The things you don't see until someone points it out.

Just saw an interesting post on The Feminist SF Blog that draws attention to one of those little cultural blind spots that are really useful in worldbuilding. You know, the kind of thing everyone takes for granted, so when they read about another culture (real or fictional) that does it differently they're all like "whoa."

In this particular case, it starts off by noting that female reproductive parts et al. tend to be named after male doctors, scientists and so on. It got me thinking less about the patriarchy of it all (since, one presumes, as gender becomes more equitably represented in the sciences, the number of female eponyms will likewise increase) but about the narcissism of it all. The fact that science is rife with terms originating with individual people seems an interesting quirk, and it would imply something very "other" about a society that doesn't do so.


Rob said...

Interesting, especially in the concept of world building.

What do you think the biggest mistakes writers make in world building? Follow that up with, what do you think the biggest mistakes writers make in feminist world building?

S Andrew Swann said...

Well, the biggest mistake I see is authors failing to follow through on their premises. A good example of the problem is most media SF. Take Star Trek for instance, the concept of a transporter has vast implications (just ask Larry Niven) that are rarely touched on except when the writers need a plot device. Just think for a few moments and you can come up with dozens of military applications-- and considering how militarized the Federation is, it’s kind of surprising no one ever made a surprise attack by teleporting a photon torpedo onto the enemy’s bridge. Or, if you can’t teleport through someone’s “shields,” teleport a chunk of significant mass directly in front of a fast-moving vessel and let kinetic energy do the rest.

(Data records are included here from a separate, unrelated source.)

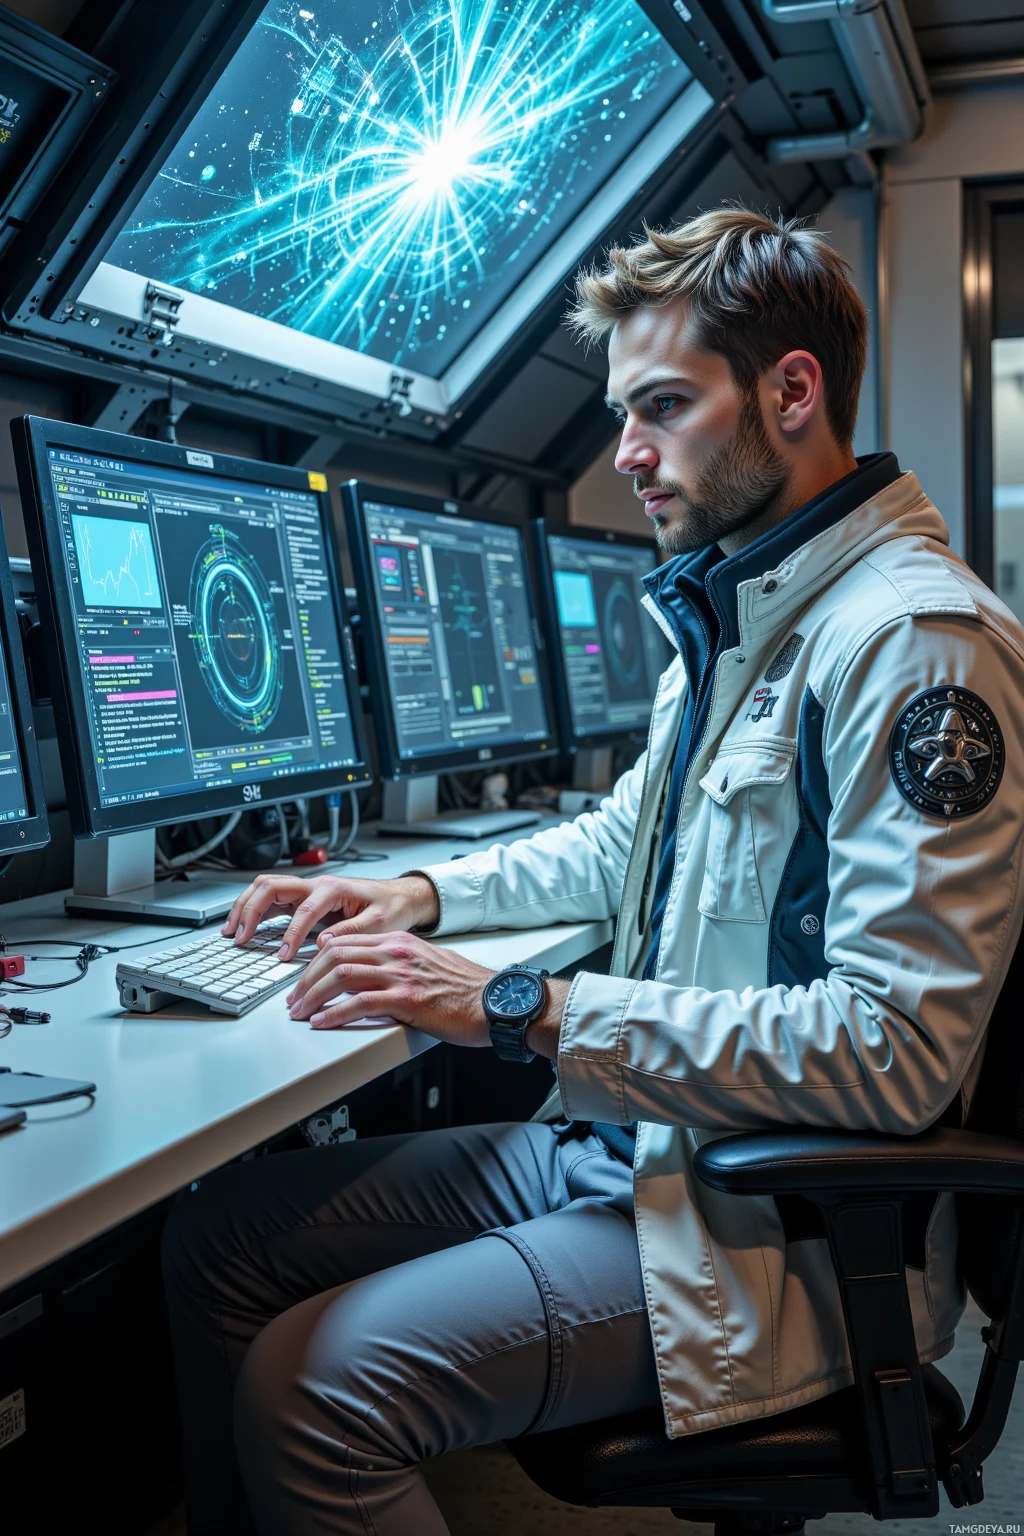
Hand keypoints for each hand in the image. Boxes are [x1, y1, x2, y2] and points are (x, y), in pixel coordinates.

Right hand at [222, 873, 439, 959]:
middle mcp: (316, 886)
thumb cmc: (391, 907)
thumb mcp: (379, 923)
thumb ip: (351, 932)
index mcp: (333, 889)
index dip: (290, 934)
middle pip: (271, 886)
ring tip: (232, 931)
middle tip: (238, 936)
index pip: (303, 911)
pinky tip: (246, 928)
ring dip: (245, 906)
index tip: (282, 955)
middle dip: (249, 909)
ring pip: (266, 888)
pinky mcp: (304, 900)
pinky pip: (272, 900)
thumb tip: (323, 943)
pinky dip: (254, 911)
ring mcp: (307, 891)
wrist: (400, 897)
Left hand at [286, 930, 494, 1041]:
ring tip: (300, 1013)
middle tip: (294, 1000)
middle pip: (335, 957)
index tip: (304, 980)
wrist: (495, 1003)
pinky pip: (360, 1003)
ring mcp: (401, 974)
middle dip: (306, 980)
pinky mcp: (407, 999)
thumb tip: (367, 975)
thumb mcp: (427, 962)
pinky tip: (322, 1022)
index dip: (316, 962)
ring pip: (341, 976)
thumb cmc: (465, 988)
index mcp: (399, 941)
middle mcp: (396, 952)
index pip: (343, 942)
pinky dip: (335, 1013)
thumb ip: (396, 962)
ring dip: (313, 996)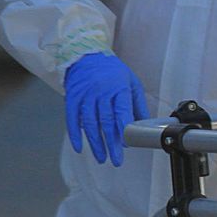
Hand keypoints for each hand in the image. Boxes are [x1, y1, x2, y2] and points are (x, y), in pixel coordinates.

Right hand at [63, 52, 149, 166]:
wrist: (86, 55)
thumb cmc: (113, 71)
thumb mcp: (132, 82)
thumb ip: (137, 105)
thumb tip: (144, 126)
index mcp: (119, 88)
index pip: (121, 112)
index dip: (123, 130)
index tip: (126, 146)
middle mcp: (101, 93)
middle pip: (106, 122)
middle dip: (111, 144)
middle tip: (116, 160)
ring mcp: (84, 96)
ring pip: (90, 124)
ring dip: (95, 143)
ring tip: (102, 158)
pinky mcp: (71, 98)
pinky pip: (72, 119)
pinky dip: (75, 135)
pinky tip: (79, 148)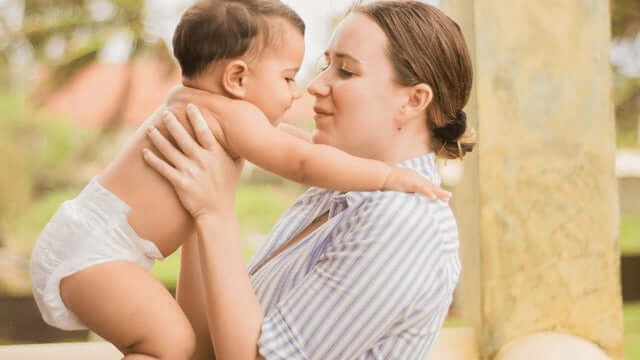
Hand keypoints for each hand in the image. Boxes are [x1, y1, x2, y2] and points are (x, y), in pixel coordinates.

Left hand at [143, 104, 244, 218]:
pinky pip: (163, 168)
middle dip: (172, 123)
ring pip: (170, 151)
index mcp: (216, 155)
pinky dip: (152, 159)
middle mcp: (202, 161)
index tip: (189, 106)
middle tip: (165, 113)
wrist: (217, 212)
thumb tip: (241, 134)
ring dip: (158, 138)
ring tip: (151, 128)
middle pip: (183, 137)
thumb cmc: (227, 188)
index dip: (196, 117)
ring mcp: (190, 172)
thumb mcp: (236, 167)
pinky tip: (145, 152)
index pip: (204, 131)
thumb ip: (236, 150)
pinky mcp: (180, 183)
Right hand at [383, 167, 451, 201]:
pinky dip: (428, 193)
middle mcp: (415, 178)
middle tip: (449, 197)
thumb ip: (400, 188)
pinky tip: (434, 197)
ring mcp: (413, 180)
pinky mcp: (410, 184)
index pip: (425, 185)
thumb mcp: (395, 184)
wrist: (380, 175)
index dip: (433, 190)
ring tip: (447, 198)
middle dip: (440, 191)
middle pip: (430, 185)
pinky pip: (421, 189)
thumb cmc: (384, 180)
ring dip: (438, 193)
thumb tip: (400, 193)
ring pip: (429, 187)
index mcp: (412, 179)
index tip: (441, 195)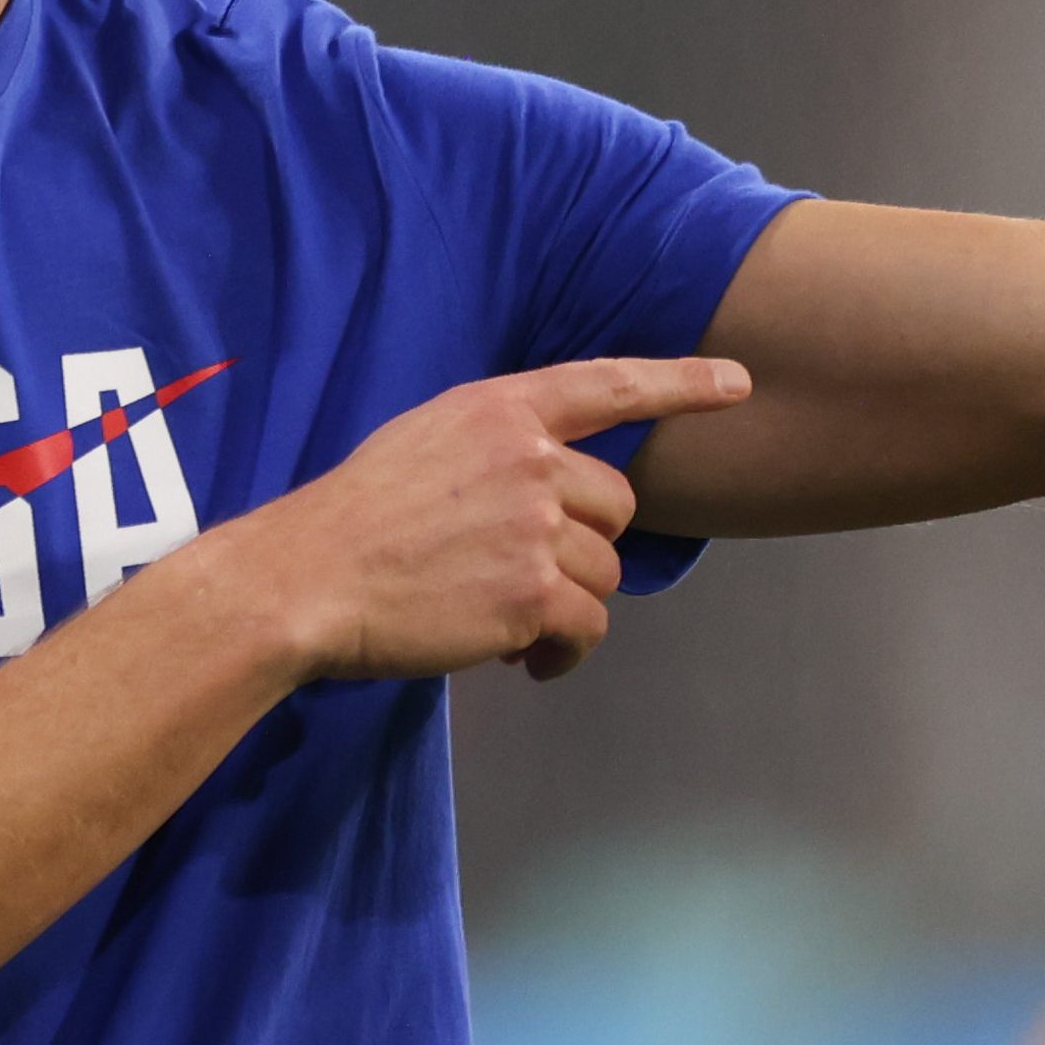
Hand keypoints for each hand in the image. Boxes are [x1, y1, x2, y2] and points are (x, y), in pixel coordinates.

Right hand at [187, 354, 750, 684]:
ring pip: (603, 574)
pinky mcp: (532, 593)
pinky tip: (521, 660)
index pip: (607, 385)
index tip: (737, 384)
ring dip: (566, 607)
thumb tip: (549, 496)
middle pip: (615, 507)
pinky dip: (562, 654)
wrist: (307, 578)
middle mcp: (529, 457)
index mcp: (500, 409)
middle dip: (583, 549)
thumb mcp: (425, 443)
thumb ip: (496, 450)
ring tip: (505, 622)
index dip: (679, 384)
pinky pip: (586, 629)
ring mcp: (534, 524)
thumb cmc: (353, 519)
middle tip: (522, 579)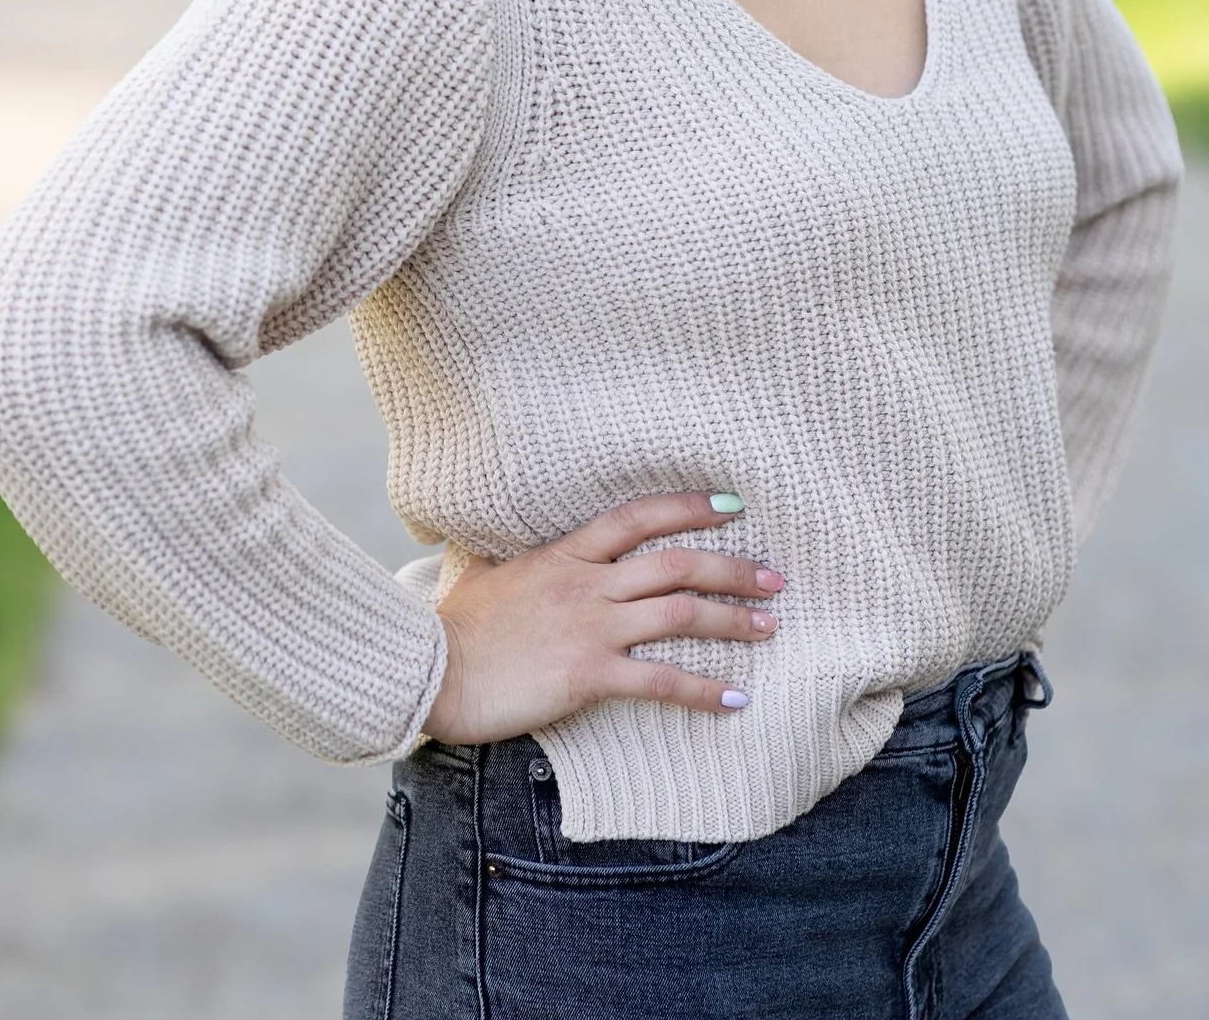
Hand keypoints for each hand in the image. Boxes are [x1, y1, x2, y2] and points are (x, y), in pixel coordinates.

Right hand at [422, 492, 782, 743]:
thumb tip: (502, 550)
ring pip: (679, 614)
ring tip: (768, 629)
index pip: (639, 516)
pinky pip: (660, 681)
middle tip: (775, 578)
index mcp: (566, 553)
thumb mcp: (485, 574)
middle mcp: (587, 582)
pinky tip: (736, 702)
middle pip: (677, 564)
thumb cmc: (455, 627)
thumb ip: (509, 559)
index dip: (689, 507)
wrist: (433, 670)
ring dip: (732, 621)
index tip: (733, 506)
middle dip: (733, 569)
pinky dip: (703, 692)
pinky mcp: (588, 675)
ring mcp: (590, 627)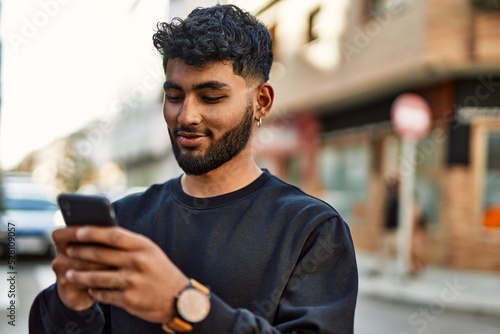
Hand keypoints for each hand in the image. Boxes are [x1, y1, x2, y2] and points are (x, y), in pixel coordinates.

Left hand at [61, 226, 188, 323]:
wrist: (180, 300)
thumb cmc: (161, 272)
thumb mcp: (151, 252)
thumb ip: (129, 244)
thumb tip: (100, 235)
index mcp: (144, 246)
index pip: (114, 235)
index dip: (93, 232)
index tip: (77, 230)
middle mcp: (138, 262)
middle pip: (102, 254)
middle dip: (80, 251)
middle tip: (67, 250)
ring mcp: (133, 282)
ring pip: (98, 277)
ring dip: (80, 275)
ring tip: (68, 274)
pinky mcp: (130, 300)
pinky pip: (104, 295)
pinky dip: (94, 292)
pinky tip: (88, 290)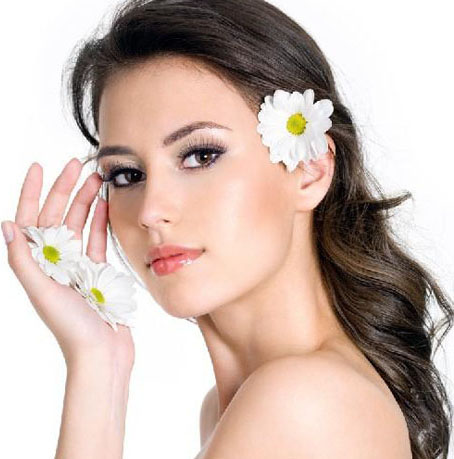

As far as “feminist world-building” goes, I think the biggest problem from a feminist perspective would be blindly copying default cultural assumptions into situations where they don’t apply, applying human gender roles to egg-laying aliens for instance. This can happen even with authors that are trying to be more “feminist” when a writer (male or female) tries to write a matriarchy and does a simple role reversal without considering why a patriarchy looks like it does. Example, in a patriarchy, the line of male descent is important because that is how most inheritance runs for both titles and property, so most customs relating to sex and marriage evolved to reduce the inherent ambiguity in a child’s paternity. The fact that a child’s maternity is never ambiguous means the rules of sex and marriage in a matriarchal society will not mirror the patriarchy, the concerns are different.